The result of this paradigm and the unholy alliance between banks, Wall Street, Washington DC and the colleges themselves is that the marginal utility of college degrees for many, perhaps even the majority of students, is now negative.
Remember that the school, the lender, Wall Street and Washington DC do not care about individual outcomes. They could give a damn about whether college is a good deal for you.
That is what happens when anything becomes financialized; the only metric that matters is the aggregate outcome for the financial chef; that is, his goal is to strip all but one penny of the benefit on average from the participants and keep it.
The closer he gets to that goal the more money he makes. He does not care about your outcome, only that in aggregate the pool of "buyers" keep just enough that the next group will come in the door.
In other words so long as they can point to a few rocket scientists that make $100,000 a year right out of school that you can only make $30,000 and leave school with $150,000 in non-dischargeable debt, thereby virtually guaranteeing financial hardship if not outright bankruptcy, does not matter to them at all!

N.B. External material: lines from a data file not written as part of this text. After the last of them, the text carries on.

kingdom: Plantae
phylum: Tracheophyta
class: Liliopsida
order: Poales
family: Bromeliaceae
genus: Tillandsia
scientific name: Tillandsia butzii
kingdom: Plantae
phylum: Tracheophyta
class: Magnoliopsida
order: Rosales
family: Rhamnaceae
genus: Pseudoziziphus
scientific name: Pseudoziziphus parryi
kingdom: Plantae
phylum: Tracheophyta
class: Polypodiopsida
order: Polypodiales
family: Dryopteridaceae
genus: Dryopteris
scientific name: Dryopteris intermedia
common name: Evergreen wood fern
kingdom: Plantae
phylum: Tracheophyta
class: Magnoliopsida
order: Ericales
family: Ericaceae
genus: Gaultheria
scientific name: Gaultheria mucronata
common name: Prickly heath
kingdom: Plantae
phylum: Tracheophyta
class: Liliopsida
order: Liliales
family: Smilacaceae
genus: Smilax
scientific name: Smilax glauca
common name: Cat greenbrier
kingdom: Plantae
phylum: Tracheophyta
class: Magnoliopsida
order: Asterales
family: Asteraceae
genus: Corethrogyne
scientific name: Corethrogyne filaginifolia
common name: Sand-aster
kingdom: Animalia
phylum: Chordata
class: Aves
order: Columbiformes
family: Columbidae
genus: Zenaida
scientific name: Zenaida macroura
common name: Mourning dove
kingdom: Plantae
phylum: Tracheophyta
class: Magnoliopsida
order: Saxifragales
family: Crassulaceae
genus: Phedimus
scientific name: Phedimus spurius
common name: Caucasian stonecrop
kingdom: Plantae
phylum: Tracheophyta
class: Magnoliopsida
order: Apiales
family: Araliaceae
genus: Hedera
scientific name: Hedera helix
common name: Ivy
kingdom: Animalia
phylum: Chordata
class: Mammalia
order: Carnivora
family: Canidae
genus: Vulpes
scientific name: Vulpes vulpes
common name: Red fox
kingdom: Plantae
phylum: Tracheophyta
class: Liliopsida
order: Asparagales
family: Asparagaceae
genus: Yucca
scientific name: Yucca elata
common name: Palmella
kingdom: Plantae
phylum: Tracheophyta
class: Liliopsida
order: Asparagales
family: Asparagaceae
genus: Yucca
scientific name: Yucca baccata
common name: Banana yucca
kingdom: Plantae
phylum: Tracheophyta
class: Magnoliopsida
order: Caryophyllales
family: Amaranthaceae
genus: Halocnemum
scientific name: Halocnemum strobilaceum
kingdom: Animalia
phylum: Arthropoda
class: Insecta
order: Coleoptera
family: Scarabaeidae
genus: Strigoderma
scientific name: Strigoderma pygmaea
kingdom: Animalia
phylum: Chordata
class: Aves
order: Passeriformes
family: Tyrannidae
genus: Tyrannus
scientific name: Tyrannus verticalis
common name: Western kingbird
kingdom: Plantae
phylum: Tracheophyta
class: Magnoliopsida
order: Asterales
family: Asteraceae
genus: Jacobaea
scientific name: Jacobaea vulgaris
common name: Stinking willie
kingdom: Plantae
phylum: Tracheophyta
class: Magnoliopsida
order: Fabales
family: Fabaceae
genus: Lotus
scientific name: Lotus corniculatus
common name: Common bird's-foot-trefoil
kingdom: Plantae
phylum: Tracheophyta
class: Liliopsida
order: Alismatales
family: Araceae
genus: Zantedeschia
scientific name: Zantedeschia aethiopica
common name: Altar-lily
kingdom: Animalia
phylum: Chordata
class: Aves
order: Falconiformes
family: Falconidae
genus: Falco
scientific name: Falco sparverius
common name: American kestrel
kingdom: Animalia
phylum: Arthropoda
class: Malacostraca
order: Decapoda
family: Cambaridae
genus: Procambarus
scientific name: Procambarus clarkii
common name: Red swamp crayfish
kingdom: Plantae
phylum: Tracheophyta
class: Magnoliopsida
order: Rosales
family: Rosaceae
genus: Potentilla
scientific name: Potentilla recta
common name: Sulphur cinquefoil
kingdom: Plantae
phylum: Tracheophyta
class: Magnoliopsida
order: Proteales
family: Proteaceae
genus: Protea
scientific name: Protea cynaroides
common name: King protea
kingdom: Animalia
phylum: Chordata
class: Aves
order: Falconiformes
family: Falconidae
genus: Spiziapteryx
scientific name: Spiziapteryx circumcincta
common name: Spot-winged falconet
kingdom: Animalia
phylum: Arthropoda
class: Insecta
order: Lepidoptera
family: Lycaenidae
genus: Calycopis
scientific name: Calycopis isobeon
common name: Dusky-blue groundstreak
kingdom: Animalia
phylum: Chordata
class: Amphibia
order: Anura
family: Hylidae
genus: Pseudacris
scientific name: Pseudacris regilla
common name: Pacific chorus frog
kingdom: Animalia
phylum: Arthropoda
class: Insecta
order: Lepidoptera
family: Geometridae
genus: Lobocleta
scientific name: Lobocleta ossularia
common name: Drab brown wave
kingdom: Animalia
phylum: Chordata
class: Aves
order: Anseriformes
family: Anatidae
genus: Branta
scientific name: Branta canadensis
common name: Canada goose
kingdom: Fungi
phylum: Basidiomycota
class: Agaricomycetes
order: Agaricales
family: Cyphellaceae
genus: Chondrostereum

The colleges are not only aware of this they are willing participants in that they have their own finance offices that will help you arrange for your own fiscal destruction and, if they (or you) can talk your parents into it, theirs as well.
This must be stopped -- but until the financialization of education is reversed it won't be. Until that day comes the best you can do is to take a long, hard look at the numbers and figure out how to get the education you want without taking any debt at all. If that cannot be done given your specific set of circumstances then in most cases what you're proposing to do is objectively a bad deal.